Records for this exercise>
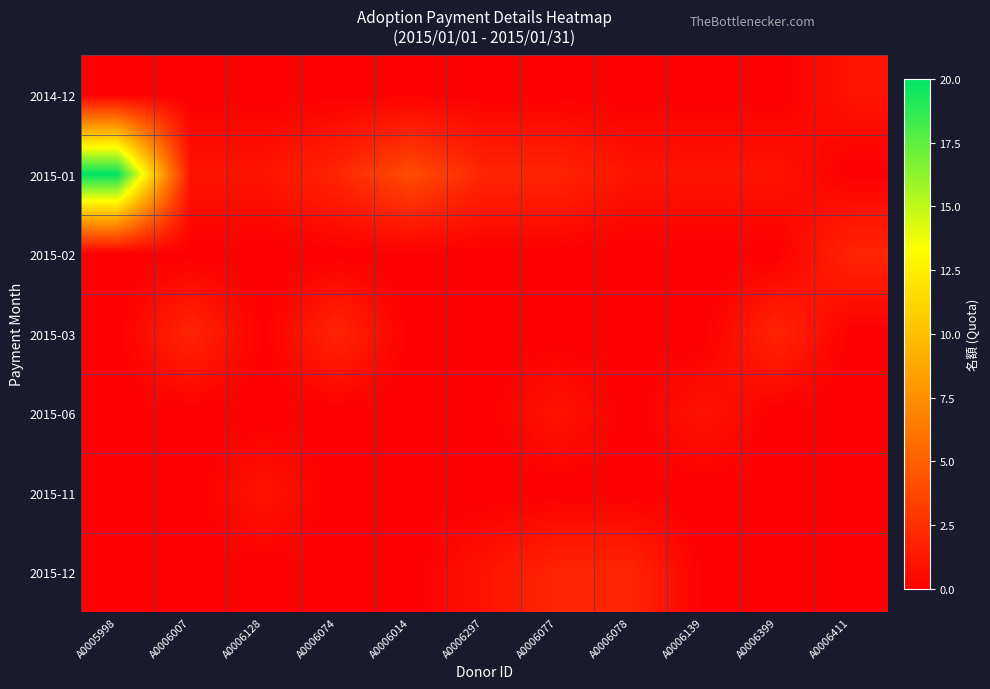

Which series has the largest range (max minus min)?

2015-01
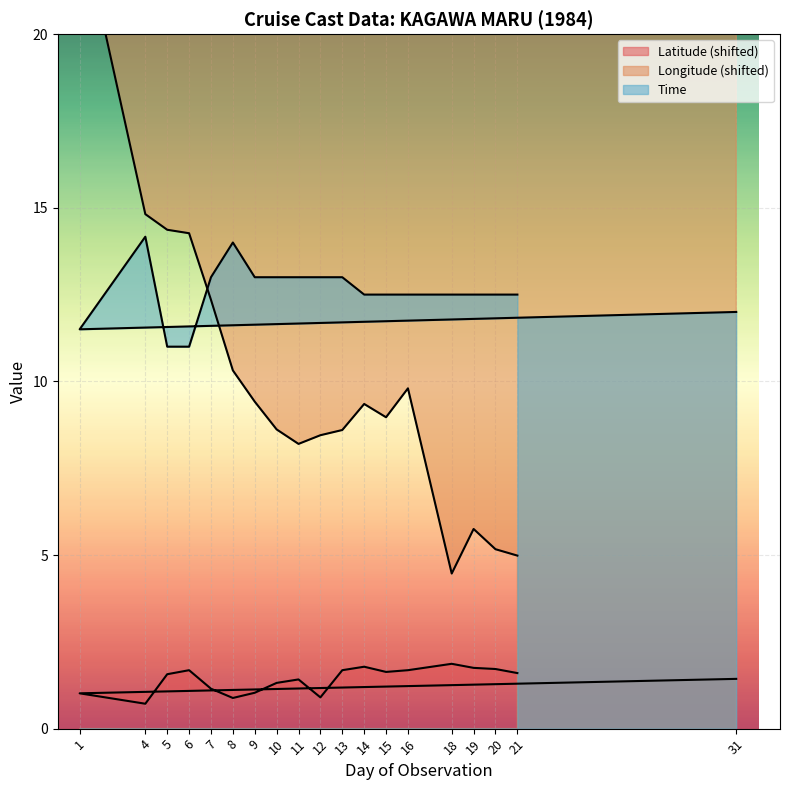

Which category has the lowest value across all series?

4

* * *

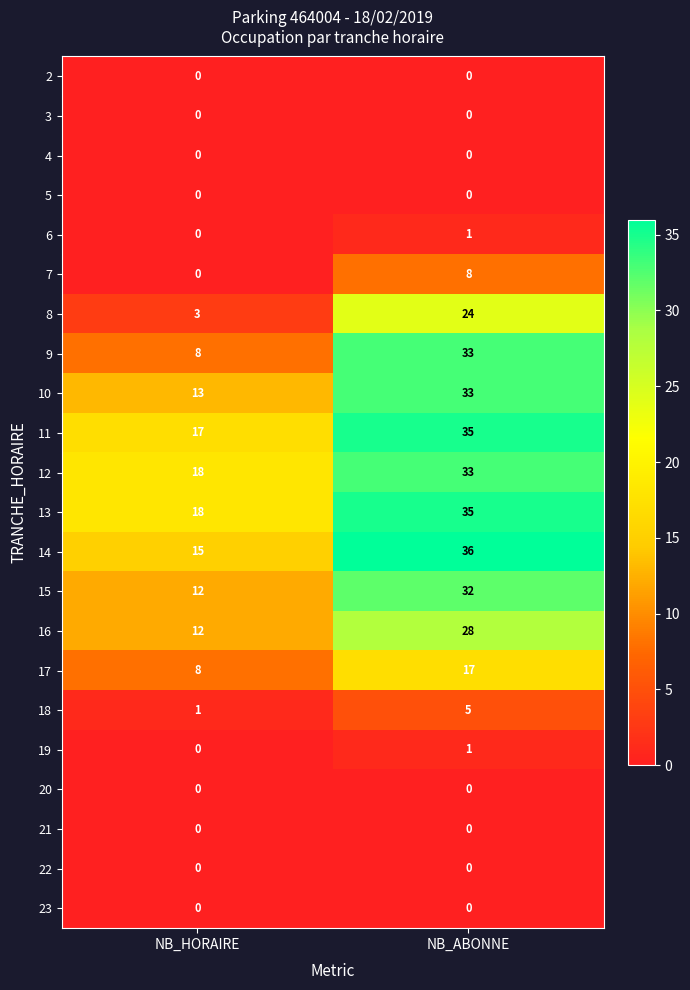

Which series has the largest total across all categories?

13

Your assignment>
Rewrite the lines from the one containing "Which series has the largest range" up to and including the one containing "Which category has", swapping "lowest" for "highest" and changing nothing else. Omit the pictures from your answer.

Result of the exercise>
Which series has the largest range (max minus min)?

2015-01

Which category has the highest value across all series?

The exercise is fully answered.